Install PECANS as a package (optional)
While PECANS is primarily meant to be run from the command line, you may also want to be able to import parts of it into other Python
programs or Jupyter notebooks. To allow that, activate the PECANS virtual environment (step four in Installing dependencies),
then run the command python setup.py develop from the root of the PECANS repo. This will install PECANS as an “editable” package into the
same virtual environment as its dependencies. Making it an “editable” package means that any changes to the code will take effect the
next time you import PECANS into your projects, without needing to rerun this pip command.
Note
You will probably get a warning about the setup.py install being deprecated. We’re aware of this, but using the recommended approach
(pip install -e .) does not currently work with Cython, which is needed for the compiled mechanisms.
Note
To import PECANS into Python scripts or notebooks, the script/notebook must be run with the virtual environment. For scripts, that
is just a matter of activating the virtual environment before running your script with python YOUR_SCRIPT. For Jupyter notebooks,
that means adding a kernel that knows to run in the virtual environment. To do that, I normally follow
this approach. Since we’re working with a vanilla virtual environment rather than a conda environment,
the commands are slightly different than given in that link. With the virtual environment active, run pip install ipykernel
then the ipython kernel install --user --name=<any_name_for_kernel> command. The next time you start Jupyter, you should see this
kernel available under the name you gave to the --name option.
Running PECANS
For all the steps here, make sure you have the virtual environment we created above active. See the Fourth step in Installing dependencies if you need a reminded how to activate it.

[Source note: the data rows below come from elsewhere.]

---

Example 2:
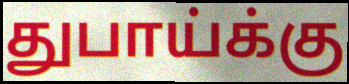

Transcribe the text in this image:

துபாய்க்கு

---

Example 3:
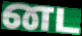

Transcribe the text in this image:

னட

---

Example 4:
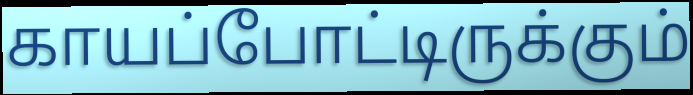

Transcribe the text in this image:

காயப்போட்டிருக்கும்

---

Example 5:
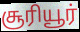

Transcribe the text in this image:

சூரியூர்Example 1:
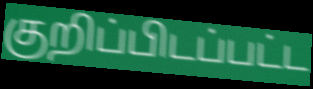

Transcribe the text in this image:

குறிப்பிடப்பட்ட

First, you must create a configuration file for your run. There are several examples in the examples directory of the repo.

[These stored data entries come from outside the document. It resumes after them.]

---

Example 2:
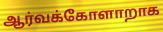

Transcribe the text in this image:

ஆர்வக்கோளாறாக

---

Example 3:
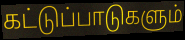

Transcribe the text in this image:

கட்டுப்பாடுகளும்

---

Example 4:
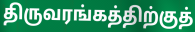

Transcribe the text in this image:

திருவரங்கத்திற்குத்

Your configuration file must be pecans_config.toml in the root of the PECANS repo. (That can be a symbolic link to another configuration
file - try linking the examples/one_box_ideal/one_box_ideal.toml file for your first run.) The configuration file is covered in
detail under PECANS Configuration Manual, so read that section and check out the examples to learn how to create these files.

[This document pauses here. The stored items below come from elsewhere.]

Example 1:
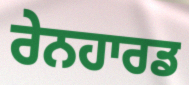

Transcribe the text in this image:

ਰੇਨਹਾਰਡ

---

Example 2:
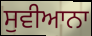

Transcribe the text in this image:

ਸੁਵੀਆਨਾ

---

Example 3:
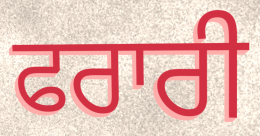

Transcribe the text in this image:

ਫਰਾਰੀ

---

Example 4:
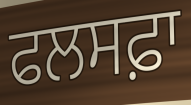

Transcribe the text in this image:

ਫਲਸਫ਼ਾ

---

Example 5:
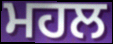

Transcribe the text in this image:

ਮਹਲ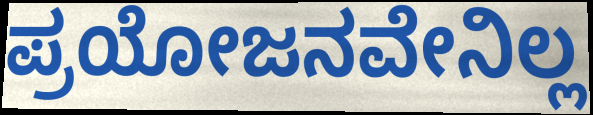
ಪ್ರಯೋಜನವೇನಿಲ್ಲ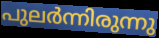
പുലർന്നിരുന്നുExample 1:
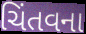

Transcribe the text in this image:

ચિંતવના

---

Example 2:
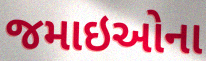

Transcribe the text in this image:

જમાઇઓના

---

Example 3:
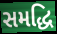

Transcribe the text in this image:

સમદ્ધિ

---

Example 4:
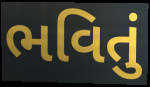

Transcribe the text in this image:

ભવિતું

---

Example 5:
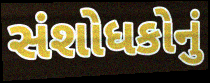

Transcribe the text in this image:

સંશોધકોનું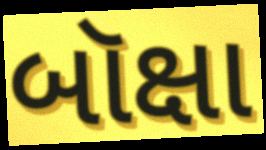
બૉક્ષાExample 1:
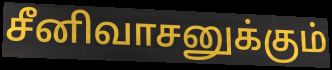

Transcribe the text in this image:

சீனிவாசனுக்கும்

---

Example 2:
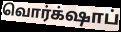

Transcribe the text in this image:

வொர்க்‌ஷாப்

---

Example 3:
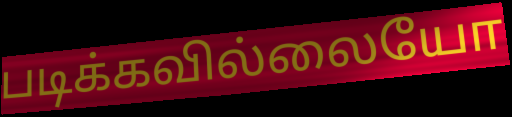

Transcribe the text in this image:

படிக்கவில்லையோ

Second, if you want to use a realistic chemical mechanism, rather than one of the idealized ones, it will need
built. There are several demo mechanisms included with PECANS. To build one, run the build_pecans.py script (python build_pecans.py,
assuming you’re in the PECANS repo root directory). This will present a list of the available mechanisms. For your first run, choose the
“nox” mechanism. The build script should run rather quickly, and when it finished, you should see a file named like chemderiv.*.so
in the pecans directory. (If you only see chemderiv.pyx, then the mechanism did not build fully - see the note for advice in this case.)
Note
Although build_pecans.py is set up to automatically compile the mechanism to the .so library, sometimes Cython does not
cooperate. If running build_pecans.py doesn’t produces the chemderiv.pyx file but not the chemderiv.*.so file, try
installing PECANS as a package into the virtual environment as described in Install PECANS as a package (optional) and rerunning build_pecans.py.
Having PECANS installed as a package seems to make Cython behave a little better.
Finally, all that you need to do to run PECANS is call python run_pecans.py. If you linked the one_box_ideal example configuration, you will
see some output files produced in the test_output directory. You can use the plot_pecans.py script for some quick plots of them, or
read the files yourself and check out the results.